■ TASK GOAL: Please write out the movie review passage from "Directed by Wayne" to "the storytelling process.", word for word.
## Start EXTRACTED TEXT
Showing posts with label Mekhi Pfifer. Show all posts
Showing posts with label Mekhi Pfifer. Show all posts

Movie Review Slow Burn

Slow Burn (2007) 

Directed by Wayne Beach 

Written by Wayne Beach 

Starring Ray Liotta, LL Cool J, Mekhi Phifer, Taye Diggs, Chiwetel Ejiofor 

Release Date April 13th, 2007

Published April 15th, 2007 

I have long been a believer in the auteur theory. The theory goes that the director is the author of the film and it is the director's vision above all others that makes a great film. This has bred within me a love of the writer-director, that rare breed of filmmaker who controls each of the most important aspects of the storytelling process.

Writer-directors, in my experience, make better films because the vision of the film belongs to them and them alone. But of course, just being a writer director does not make you a great storyteller. Case in point writer-director Wayne Beach the auteur behind the thriller Slow Burn. This convoluted mystery is the perfect example of a case where a director could have used a trained screenwriter to clean up some of the more goof ball aspects of an otherwise well directed movie.

Cole Ford (Ray Liotta) has risen through the ranks of the District Attorney's office at record pace. Not long ago he was a homicide detective taking night classes to become a lawyer. Now as DA he has his eye on the Mayor's office and his rags to riches political story has him profiled by a Vanity Fair reporter, Ty Trippin (Chiwetel Ejiofor).

However, Ford's rise to the top looks to come to a crashing end when his top gang crimes prosecutor, Nora Timmer (Jolene Blalock), murders a man in her home. She claims the man, Isaac (Mekhi Pfifer) was stalking her and had attempted to rape her when she shot him. Her story however, is full of holes, mostly poked by an informant, Luther Pinks (LL Cool J), who knows far more than he should.
## End EXTRACTED TEXT
## Start DATASET
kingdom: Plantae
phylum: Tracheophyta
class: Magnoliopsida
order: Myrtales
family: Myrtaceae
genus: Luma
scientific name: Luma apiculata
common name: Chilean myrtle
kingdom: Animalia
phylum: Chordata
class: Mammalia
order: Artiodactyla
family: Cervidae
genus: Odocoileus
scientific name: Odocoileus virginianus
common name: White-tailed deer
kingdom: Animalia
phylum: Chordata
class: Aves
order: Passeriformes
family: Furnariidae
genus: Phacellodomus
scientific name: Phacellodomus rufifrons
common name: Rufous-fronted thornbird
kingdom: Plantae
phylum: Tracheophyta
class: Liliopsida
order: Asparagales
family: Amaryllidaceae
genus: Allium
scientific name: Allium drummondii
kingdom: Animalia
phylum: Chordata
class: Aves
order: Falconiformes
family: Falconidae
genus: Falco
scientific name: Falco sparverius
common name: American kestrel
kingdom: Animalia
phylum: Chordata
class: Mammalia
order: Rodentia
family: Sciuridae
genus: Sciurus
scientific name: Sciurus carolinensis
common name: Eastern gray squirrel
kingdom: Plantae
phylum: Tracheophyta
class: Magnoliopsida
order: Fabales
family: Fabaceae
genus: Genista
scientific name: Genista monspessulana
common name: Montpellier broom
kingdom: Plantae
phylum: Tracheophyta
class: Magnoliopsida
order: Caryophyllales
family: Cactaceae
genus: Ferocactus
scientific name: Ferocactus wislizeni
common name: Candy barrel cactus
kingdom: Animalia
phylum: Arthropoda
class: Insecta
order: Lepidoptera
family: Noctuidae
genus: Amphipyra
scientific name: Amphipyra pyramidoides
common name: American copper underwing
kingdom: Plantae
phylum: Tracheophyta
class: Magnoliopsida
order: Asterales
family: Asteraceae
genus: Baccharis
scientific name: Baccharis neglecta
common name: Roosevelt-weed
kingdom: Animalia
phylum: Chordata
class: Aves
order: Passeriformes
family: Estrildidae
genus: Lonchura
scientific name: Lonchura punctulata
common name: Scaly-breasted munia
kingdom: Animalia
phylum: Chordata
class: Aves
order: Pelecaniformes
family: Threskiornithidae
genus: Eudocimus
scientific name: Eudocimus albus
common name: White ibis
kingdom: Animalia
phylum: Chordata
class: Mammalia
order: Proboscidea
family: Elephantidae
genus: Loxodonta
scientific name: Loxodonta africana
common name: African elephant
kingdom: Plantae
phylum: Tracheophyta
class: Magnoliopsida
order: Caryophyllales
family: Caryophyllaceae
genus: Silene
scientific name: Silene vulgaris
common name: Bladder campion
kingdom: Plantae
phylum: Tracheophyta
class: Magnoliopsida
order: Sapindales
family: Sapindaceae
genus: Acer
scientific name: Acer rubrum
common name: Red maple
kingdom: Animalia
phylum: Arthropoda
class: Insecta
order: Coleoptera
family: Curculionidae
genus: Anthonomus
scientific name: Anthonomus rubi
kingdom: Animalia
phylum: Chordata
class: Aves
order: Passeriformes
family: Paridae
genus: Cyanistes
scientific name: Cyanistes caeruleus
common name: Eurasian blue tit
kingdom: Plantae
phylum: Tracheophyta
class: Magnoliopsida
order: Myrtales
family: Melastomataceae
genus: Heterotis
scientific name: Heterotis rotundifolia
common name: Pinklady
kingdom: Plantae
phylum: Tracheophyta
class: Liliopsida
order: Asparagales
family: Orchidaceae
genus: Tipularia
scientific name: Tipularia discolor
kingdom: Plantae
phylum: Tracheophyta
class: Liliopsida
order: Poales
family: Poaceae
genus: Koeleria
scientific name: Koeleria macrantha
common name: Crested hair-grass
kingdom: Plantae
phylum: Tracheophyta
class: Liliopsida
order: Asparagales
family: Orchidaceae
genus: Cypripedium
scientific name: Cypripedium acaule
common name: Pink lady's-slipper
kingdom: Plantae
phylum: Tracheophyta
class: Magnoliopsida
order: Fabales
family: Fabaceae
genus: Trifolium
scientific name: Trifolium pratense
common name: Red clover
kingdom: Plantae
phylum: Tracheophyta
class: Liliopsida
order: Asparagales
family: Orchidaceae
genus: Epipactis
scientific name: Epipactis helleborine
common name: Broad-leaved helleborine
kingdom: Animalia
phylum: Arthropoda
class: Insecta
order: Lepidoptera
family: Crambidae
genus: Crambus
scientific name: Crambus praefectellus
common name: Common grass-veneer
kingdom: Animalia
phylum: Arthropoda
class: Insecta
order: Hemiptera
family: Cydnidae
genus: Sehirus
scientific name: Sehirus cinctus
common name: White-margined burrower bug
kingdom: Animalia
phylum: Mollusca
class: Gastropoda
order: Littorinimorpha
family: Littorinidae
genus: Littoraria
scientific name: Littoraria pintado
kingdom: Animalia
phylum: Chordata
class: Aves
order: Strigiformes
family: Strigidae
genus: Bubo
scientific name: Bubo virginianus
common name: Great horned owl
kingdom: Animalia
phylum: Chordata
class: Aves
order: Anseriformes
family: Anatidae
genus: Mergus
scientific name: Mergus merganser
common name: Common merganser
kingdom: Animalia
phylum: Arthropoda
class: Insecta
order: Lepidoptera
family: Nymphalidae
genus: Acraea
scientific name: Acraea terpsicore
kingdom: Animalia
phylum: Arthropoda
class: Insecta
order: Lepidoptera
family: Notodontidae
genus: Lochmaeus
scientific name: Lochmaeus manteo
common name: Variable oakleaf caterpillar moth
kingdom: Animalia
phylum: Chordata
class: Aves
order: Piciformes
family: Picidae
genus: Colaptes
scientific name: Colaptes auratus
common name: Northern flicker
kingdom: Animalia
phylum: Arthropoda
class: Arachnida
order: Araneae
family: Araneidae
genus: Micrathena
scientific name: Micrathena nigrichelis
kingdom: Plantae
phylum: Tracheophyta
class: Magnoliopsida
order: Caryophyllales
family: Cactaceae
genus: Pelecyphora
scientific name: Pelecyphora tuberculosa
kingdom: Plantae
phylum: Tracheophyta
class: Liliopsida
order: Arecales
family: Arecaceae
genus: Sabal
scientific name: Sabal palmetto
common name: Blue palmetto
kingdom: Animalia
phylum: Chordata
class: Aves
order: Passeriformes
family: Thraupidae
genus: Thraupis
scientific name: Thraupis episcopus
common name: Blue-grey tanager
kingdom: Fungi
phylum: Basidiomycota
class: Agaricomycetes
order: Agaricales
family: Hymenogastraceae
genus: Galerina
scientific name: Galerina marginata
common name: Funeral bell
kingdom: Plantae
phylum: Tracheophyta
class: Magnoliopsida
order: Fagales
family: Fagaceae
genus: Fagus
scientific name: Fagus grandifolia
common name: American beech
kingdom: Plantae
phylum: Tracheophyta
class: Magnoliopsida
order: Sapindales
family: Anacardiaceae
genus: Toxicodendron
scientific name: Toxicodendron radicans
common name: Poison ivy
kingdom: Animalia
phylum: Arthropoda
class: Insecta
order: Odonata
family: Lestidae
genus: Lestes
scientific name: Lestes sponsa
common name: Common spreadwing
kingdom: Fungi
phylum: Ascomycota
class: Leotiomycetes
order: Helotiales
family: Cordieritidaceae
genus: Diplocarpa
## End DATASET
■ WRITTEN ANSWER:
Directed by Wayne Beach 

Written by Wayne Beach 

Starring Ray Liotta, LL Cool J, Mekhi Phifer, Taye Diggs, Chiwetel Ejiofor 

Release Date April 13th, 2007

Published April 15th, 2007 

I have long been a believer in the auteur theory. The theory goes that the director is the author of the film and it is the director's vision above all others that makes a great film. This has bred within me a love of the writer-director, that rare breed of filmmaker who controls each of the most important aspects of the storytelling process.